**WHAT TO DO:**
Using the entries that follow, write out the line containing "low amount of", the line containing "cells show low", and every line between them, exactly and nothing else.

=== DATASET ENTRIES ===

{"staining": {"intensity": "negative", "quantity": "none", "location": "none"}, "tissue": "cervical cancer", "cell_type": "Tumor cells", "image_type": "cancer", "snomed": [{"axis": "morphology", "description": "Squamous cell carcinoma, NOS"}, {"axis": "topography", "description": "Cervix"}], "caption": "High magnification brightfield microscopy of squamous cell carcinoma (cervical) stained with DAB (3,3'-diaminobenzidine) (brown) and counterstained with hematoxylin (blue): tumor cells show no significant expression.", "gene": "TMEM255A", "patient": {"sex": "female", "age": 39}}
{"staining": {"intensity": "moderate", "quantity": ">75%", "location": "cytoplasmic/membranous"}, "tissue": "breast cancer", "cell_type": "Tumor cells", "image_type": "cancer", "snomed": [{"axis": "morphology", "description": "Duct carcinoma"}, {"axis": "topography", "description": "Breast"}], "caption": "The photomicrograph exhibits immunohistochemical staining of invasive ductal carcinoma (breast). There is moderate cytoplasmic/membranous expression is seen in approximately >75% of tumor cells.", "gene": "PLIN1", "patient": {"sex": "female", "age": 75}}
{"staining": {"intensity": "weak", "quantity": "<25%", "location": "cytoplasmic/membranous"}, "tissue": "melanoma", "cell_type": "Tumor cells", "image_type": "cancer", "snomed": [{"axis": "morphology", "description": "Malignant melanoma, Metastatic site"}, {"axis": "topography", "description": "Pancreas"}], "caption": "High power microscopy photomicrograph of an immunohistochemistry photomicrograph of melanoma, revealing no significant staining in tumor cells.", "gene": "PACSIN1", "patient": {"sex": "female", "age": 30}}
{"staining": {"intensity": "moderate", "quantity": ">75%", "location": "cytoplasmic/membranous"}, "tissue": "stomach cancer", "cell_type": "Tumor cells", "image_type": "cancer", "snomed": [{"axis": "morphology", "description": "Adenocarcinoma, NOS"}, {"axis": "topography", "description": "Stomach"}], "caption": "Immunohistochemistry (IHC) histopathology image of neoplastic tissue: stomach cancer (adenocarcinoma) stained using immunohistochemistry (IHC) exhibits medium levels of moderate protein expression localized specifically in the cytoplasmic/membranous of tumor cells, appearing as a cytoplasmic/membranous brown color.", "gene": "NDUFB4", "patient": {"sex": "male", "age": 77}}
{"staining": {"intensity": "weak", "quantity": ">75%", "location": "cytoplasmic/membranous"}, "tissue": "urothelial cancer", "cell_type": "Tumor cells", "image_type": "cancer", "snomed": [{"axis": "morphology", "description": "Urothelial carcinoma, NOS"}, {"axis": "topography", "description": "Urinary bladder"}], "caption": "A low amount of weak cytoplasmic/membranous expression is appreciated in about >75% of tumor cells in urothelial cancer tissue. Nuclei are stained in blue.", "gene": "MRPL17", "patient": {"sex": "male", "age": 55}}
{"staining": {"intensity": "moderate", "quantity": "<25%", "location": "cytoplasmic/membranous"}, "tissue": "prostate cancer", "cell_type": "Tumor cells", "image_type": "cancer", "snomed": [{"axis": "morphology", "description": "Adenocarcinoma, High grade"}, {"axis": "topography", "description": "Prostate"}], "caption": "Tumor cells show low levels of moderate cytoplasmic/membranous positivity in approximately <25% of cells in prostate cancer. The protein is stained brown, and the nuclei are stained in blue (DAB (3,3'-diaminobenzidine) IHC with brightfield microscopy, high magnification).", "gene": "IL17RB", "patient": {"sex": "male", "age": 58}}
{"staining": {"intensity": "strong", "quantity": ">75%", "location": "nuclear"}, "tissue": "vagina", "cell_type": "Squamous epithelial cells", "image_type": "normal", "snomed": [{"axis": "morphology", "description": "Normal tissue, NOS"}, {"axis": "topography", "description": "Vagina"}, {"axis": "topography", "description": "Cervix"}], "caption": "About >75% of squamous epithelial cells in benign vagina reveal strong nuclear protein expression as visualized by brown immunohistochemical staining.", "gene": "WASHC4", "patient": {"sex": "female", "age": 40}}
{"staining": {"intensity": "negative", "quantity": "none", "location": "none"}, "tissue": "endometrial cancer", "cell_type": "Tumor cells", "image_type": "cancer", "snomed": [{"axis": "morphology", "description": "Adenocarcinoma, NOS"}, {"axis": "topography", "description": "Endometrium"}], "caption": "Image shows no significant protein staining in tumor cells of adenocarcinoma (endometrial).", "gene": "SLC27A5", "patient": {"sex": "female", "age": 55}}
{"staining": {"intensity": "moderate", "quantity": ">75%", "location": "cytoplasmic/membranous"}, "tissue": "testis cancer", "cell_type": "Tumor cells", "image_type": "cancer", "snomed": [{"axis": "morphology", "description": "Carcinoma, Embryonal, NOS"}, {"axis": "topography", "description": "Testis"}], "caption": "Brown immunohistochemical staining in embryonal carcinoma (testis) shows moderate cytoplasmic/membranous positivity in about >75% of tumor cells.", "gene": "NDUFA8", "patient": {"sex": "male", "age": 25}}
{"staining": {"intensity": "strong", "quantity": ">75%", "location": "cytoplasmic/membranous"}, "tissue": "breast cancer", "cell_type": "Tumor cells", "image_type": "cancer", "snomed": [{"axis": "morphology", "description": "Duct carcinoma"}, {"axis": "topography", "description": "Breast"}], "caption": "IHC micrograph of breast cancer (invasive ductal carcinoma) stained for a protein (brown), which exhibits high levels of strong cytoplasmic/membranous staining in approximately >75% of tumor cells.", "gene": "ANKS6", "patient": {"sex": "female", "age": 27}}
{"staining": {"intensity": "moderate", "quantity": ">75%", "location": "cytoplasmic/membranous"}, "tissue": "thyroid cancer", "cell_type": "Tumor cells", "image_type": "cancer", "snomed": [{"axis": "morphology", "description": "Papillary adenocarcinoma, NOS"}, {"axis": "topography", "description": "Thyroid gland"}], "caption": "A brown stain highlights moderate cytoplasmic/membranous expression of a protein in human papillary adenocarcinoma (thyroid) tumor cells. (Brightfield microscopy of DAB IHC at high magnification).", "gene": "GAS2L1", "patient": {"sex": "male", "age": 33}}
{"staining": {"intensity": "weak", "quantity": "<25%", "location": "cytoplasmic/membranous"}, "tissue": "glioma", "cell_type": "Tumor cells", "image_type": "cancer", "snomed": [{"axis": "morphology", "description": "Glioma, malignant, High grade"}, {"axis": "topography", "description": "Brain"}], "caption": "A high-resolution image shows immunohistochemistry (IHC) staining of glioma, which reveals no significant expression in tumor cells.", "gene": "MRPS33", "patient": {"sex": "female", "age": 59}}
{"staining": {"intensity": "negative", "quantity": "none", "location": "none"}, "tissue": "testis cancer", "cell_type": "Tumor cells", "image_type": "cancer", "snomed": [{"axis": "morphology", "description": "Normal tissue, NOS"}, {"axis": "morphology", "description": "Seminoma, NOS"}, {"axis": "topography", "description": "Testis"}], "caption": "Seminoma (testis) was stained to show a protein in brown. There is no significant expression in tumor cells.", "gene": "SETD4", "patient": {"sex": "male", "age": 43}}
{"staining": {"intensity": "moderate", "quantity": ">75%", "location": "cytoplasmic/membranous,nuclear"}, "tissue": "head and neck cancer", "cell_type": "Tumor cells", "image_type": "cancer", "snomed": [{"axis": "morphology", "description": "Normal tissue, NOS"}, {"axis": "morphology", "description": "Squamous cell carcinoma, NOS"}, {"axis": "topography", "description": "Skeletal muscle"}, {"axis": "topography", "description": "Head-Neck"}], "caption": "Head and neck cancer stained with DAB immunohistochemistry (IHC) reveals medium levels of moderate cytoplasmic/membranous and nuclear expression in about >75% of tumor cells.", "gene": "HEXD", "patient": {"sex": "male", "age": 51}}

===

**OUTPUT:**
{"staining": {"intensity": "weak", "quantity": ">75%", "location": "cytoplasmic/membranous"}, "tissue": "urothelial cancer", "cell_type": "Tumor cells", "image_type": "cancer", "snomed": [{"axis": "morphology", "description": "Urothelial carcinoma, NOS"}, {"axis": "topography", "description": "Urinary bladder"}], "caption": "A low amount of weak cytoplasmic/membranous expression is appreciated in about >75% of tumor cells in urothelial cancer tissue. Nuclei are stained in blue.", "gene": "MRPL17", "patient": {"sex": "male", "age": 55}}
{"staining": {"intensity": "moderate", "quantity": "<25%", "location": "cytoplasmic/membranous"}, "tissue": "prostate cancer", "cell_type": "Tumor cells", "image_type": "cancer", "snomed": [{"axis": "morphology", "description": "Adenocarcinoma, High grade"}, {"axis": "topography", "description": "Prostate"}], "caption": "Tumor cells show low levels of moderate cytoplasmic/membranous positivity in approximately <25% of cells in prostate cancer. The protein is stained brown, and the nuclei are stained in blue (DAB (3,3'-diaminobenzidine) IHC with brightfield microscopy, high magnification).", "gene": "IL17RB", "patient": {"sex": "male", "age": 58}}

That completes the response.